For power supply devices such as a DC-DC (direct current to direct current) converter or AC-DC (alternating current to direct current) converter, the size of the device and its cost are two important considerations for its application. A converter usually includes at least one controller with certain external components. It is desired that minimum or ideally no external components are necessary to build the converter as well as to reduce the manufacturing cost of the controller portion of the converter.
FIG. 1 illustrates a schematic topology of a conventional off-line converter. As shown in FIG. 1, the converter comprises (1) a rectifier 11 to convert the high AC line voltage (HVAC) into DC line voltage (HVDC) and (2) a DC-DC converter to convert the HVDC into a low DC voltage (LVDC) with typically one controller. The off-line converter is designed to be a switch-mode voltage converter, such as the 110 VAC-3.6 DC battery charger for portable electronics. As seen, HVAC is rectified by the rectifier 11 and delivers the line voltage of HVDC. The DC-DC converter in FIG. 1 uses a flyback converter which converts the HVDC into a low AC voltage through the transformer T with the periodical turn-on and turn-off of the switch Q. The low AC voltage is rectified by D and filtered by Co into a low DC voltage LVDC which supplies the load such as a battery. The switching of Q is controlled by the controller.

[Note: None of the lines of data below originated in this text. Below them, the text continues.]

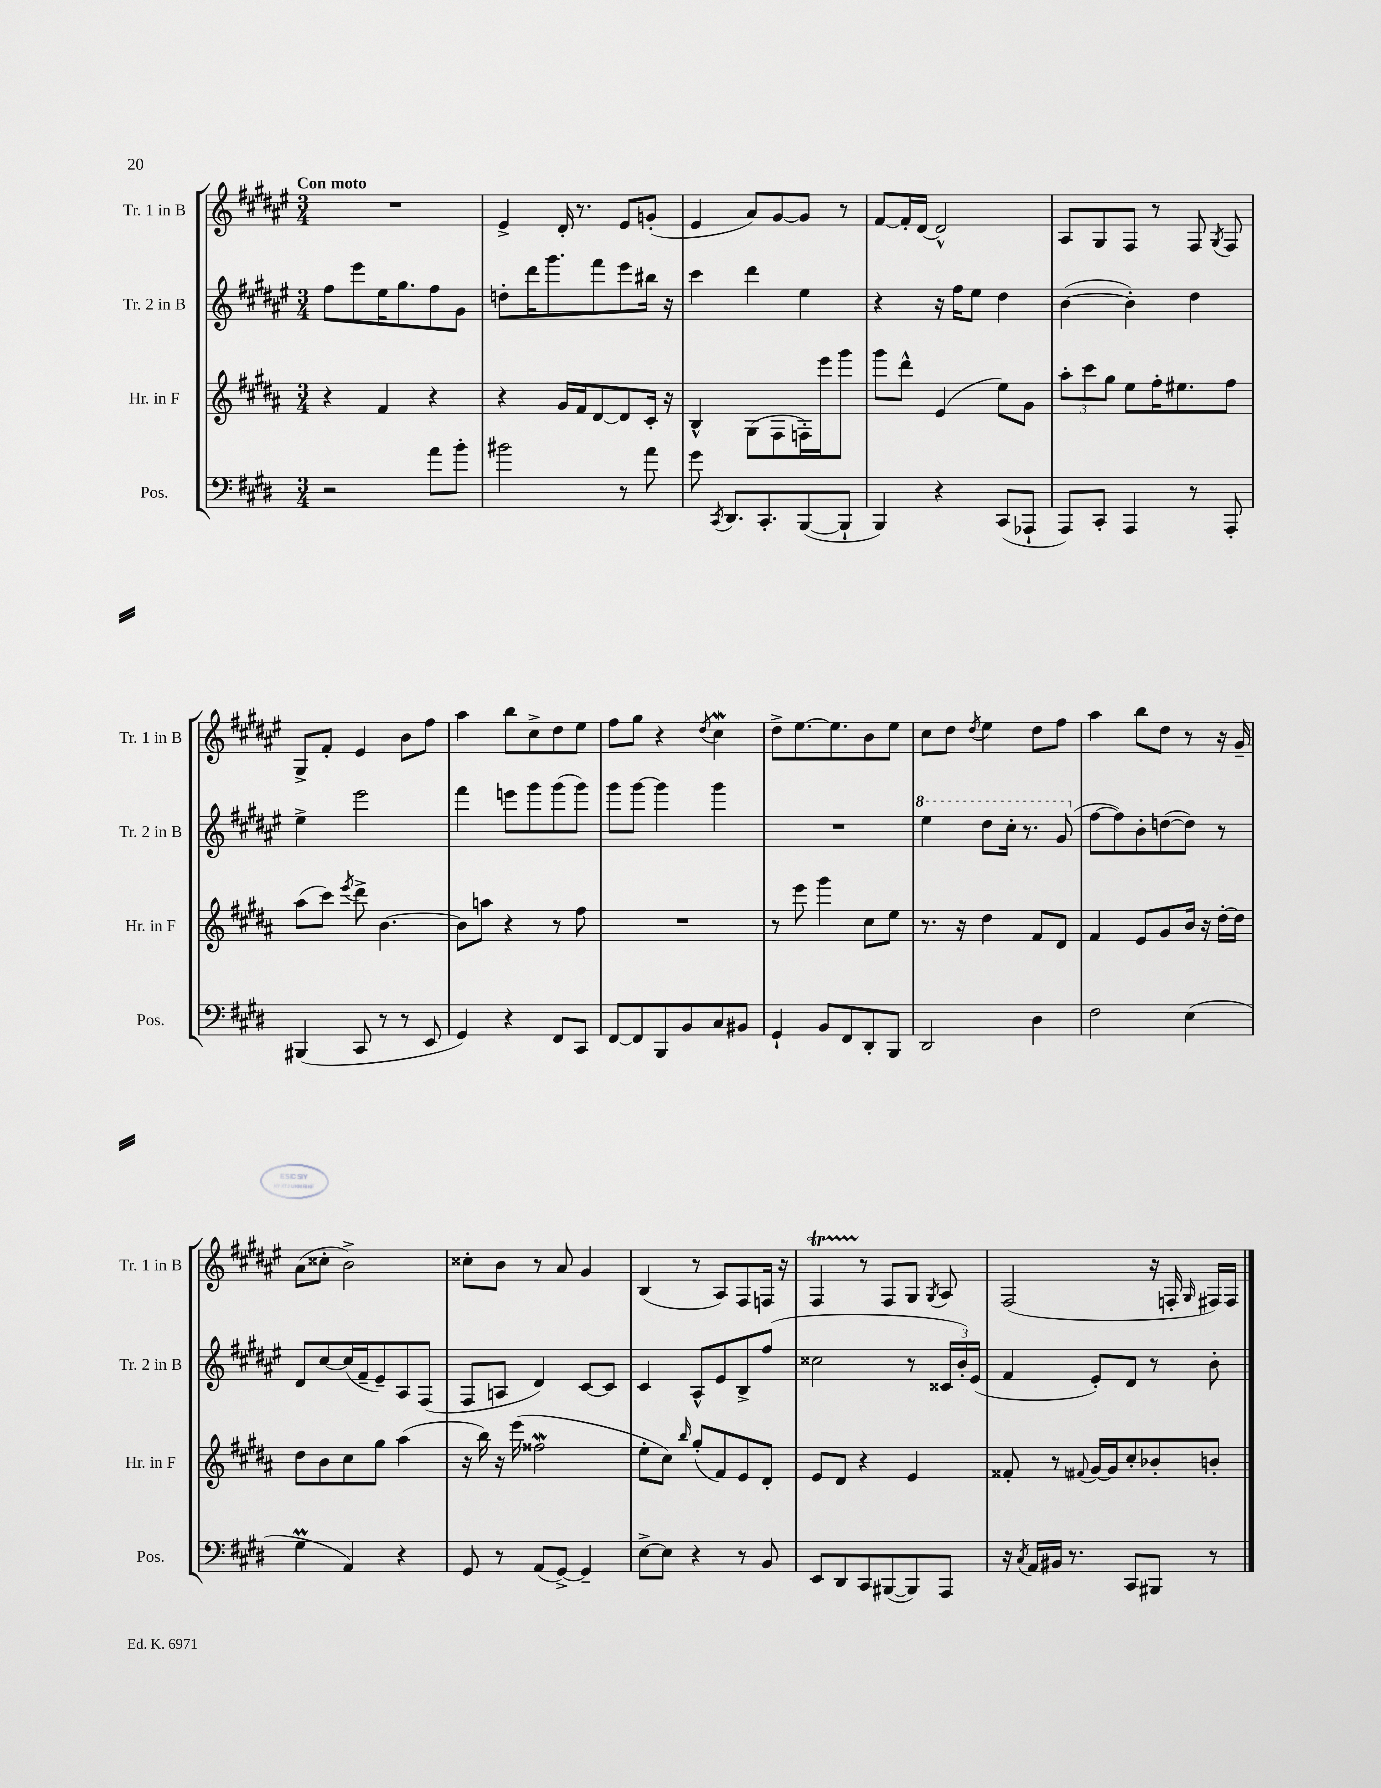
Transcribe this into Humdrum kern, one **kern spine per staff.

**kern	**kern	**kern	**kern
*part4	*part3	*part2	*part1
*staff4	*staff3	*staff2	*staff1
*I"Pos.	*I"Hr. in F	*I"Tr. 2 in B	*I"Tr. 1 in B
*I'Pos.	*I'Hr. in F	*I'Tr. 2 in B	*I'Tr. 1 in B
*clefF4	*clefG2	*clefG2	*clefG2
*k[f#c#g#d#]	*k[f#c#g#d#a#]	*k[f#c#g#d#a#e#]	*k[f#c#g#d#a#e#]
*M3/4	*M3/4	*M3/4	*M3/4
=1	=1	=1	=1
!	!	!	!LO:TX:a:B:t=Con moto
2r	4r	8ff#\L	2.r
.	.	8eee#\	.
.	4f#/	16ee#\K	.
.	.	8.gg#\	.
8a\L	4r	8ff#\	.
8b'\J	.	8g#\J	.
=2	=2	=2	=2
2b#X\	4r	8ddn'\L	4e#^/
.	.	16ddd#\K	.
.	.	8.ggg#\	.
.	16g#/LL	.	16d#'/
.	16f#/J	.	8.r
.	[8d#/	8fff#\	.
8r	8d#/]	8eee#\	8e#/L
8a\	16c#'/Jk	16bb#X\Jk	(8gn'/J
.	16r	16r	.
=3	=3	=3	=3
8g#\	4B^^/	4ccc#\	4e#/
8qCC#/	.	.	.
8.DD#/L	.	.	.
.	(8G#\L	4ddd#\	8a#/L)
8.CC#'/	.	.	.
.	8F#\	.	[8g#/
([8BBB/	16Fn'\L)	4ee#\	8g#/J]
.	16eee\J	.	.
8BBB`/J]	8ggg#\J	.	8r
=4	=4	=4	=4
4BBB/)	8ggg#\L	4r	[8f#/L
.	8ddd#^^\J	.	16f#'/L]
.	.	.	[16d#/JJ
4r	(4e/	16r	2d#^^/]
.	.	16ff#\KL	.
.	.	8ee#\J	.
(8CC#/L	8ee\L)	4dd#\	.
8AAA-X`/J	8g#\J	.	.
=5	=5	=5	=5
8AAA/L)	12aa#'\L	([4b\	8A#/L
.	12ccc#\	.	.
8CC#'/J	.	.	8G#/
.	12gg#\J	.	.
4AAA/	8ee\L	4b'\])	8F#/J
.	16ff#'\K	.	8r
.	8.ee#X\	.	.
8r	.	4dd#\	8F#/
.	.	.	8qG#/
8AAA'/	8ff#\J	.	8F#/
!!LO:LB:g=z
=6	=6	=6	=6
(4BBB#X/	(8aa#\L	4ee#^\	8G#^/L
.	8ccc#\J)	.	8f#'/J
.	8qeee/	.	.
8CC#/	8ddd#^\	2eee#\	4e#/
8r	[4.b\	.	.
8r	.	.	8b\L
8EE/	.	.	8ff#\J
=7	=7	=7	=7
4GG#/)	8b\L]	4fff#\	4aa#\
.	8aan\J	.	.
4r	4r	8eeen\L	8bb\L
.	.	8ggg#\	8cc#^\
8FF#/L	8r	(8ggg#\	8dd#\
8CC#/J	8ff#\	8ggg#\J)	8ee#\J
=8	=8	=8	=8
[8FF#/L	2.r	8ggg#\L	8ff#\L
8FF#/]	.	[8ggg#\J	8gg#\J
8BBB/	.	4ggg#\]	4r
8BB/	.	.	.
.	.	.	8qdd#/
8C#/	.	4ggg#\	4cc#W\
8BB#X/J	.	.	.
=9	=9	=9	=9
4GG#`/	8r	2.r	8dd#^\L
.	8eee\	.	[8.ee#\
8BB/L	4ggg#\	.	.
.	.	.	8.ee#\]
8FF#/	.	.	.
8DD#'/	8cc#\L	.	8b\
8BBB/J	8ee\J	.	8ee#\J
=10	=10	=10	=10
*	*	*8va	*
2DD#/	8.r	4eee#\	8cc#\L
.	.	.	8dd#\J
.	16r	.	.
.	.	.	8qdd#/
.	4dd#\	8ddd#\L	4ee#\
.	.	16ccc#'\Jk	.
.	.	8.r	.
4D#\	8f#/L	.	8dd#\L
.	8d#/J	(8gg#/	8ff#\J
=11	=11	=11	=11
*	*	*X8va	*
2F#\	4f#/	[8ff#\L	4aa#\
.	.	8ff#\])	.
.	8e/L	8b'\	8bb\L
.	8g#/	([8ddn\	8dd#\J
(4E\	16b/Jk	8dd\J])	8r
.	16r	.	.
.	[16dd#'\LL	8r	16r
.	16dd#\JJ]	.	16g#~/
!!LO:LB:g=z
=12	=12	=12	=12
4G#m\	8dd#\L	8d#/L	(8a#\L
.	8b\	[8cc#/	8cc##X'\J
4AA/)	8cc#\	(16cc#/L]	2b^\)
.	.	16f#~/J	.
.	8gg#\J	8e#~/)	.
4r	(4aa#\	8A#/	.
.	.	(8F#/J	.
=13	=13	=13	=13
8GG#/	16r	8F#/L	8cc##X'\L
.	16bb\)	.	.
8r	16r	8An/J	8b\J
.	(16eee\	.	.
(8AA/L	2ff##XW\	4d#/)	8r
[8GG#^/J)	.	.	8a#/
4GG#~/]	.	[8c#/L	4g#/
.	.	8c#/J]	.
=14	=14	=14	=14
[8E^\L	8ee'\L	4c#/	(4B/
8E\J]	8cc#\J)	.	.
.	16qqbb/	.	.
4r	(8gg#'/L	8A#^^/L	8r
.	8f#/)	8e#/	8A#/L)
8r	8e/	8B^/	8F#/
8BB/	8d#'/J	(8ff#/J	16Fn/Jk
.	.	.	16r
=15	=15	=15	=15
8EE/L	8e/L	2cc##X\	4F#T/
8DD#/	8d#/J	.	.
8CC#/	4r	.	8r
([8BBB#X/	.	.	8F#/L
8BBB#/])	4e/	8r	8G#/J
.	.	.	8qG#/
8AAA/J	.	24c##X/LL	8A#/
.	.	24b'/)	.
.	.	(24e#/JJ	.
=16	=16	=16	=16
16r	8f##X'/	4f#/	(2F#/
8qC#/	.	.	.
16AA/LL	.	.	.
16BB#X/JJ	8r	.	.
8.r	.	.	.
.	8qqf#X/	.	.
.	[16g#/LL	8e#'/L)	.
.	16g#/J]	.	.
8CC#/L	8cc#'/	8d#/J	.
8BBB#X/J	8b-X'/	8r	16r
.	.	.	16Fn'/
.	.	.	16qqG#/
8r	8bn'/J	8b'\	16F#X/LL)
.	.	.	16F#/JJ
==	==	==	==
*-	*-	*-	*-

In operation where the DC-DC converter functions normally, the controller is powered from the DC-DC converter, typically from an auxiliary winding L3 shown in FIG. 1 with a low DC voltage rectified by a rectifier D1. However, during startup of the converter, before the onset of the switching action of the switch Q, there is no power delivered from the auxiliary winding L3, and the switch Q enters into normal function only after the controller is powered and controls Q. One traditional approach to power the controller before normal operation is to get power from the high line voltage HVDC through a voltage divider comprising two resistors. HVAC can be 110 VAC, 220 VAC or other levels in applications, thus the rectified HVDC can reach up to about 700V in some applications. HVDC itself is too high to power the low voltage controller thus it needs a leaker device to reduce the voltage and to form a low current source first, such as adopting a resistor R with high value to divide the HVDC line voltage. But this approach needs extra component of high resistor R which increases the size and the cost of the system. For that reason, it is desirable to introduce a current leaker or, as formally called, a current source to supply the startup power. While it is possible to include a HV leaker device on the same substrate as a low-voltage controller, such inclusion requires expensive high-resistance substrates as well as several more masking stages in the process of manufacture, thus increasing the costs of the controller.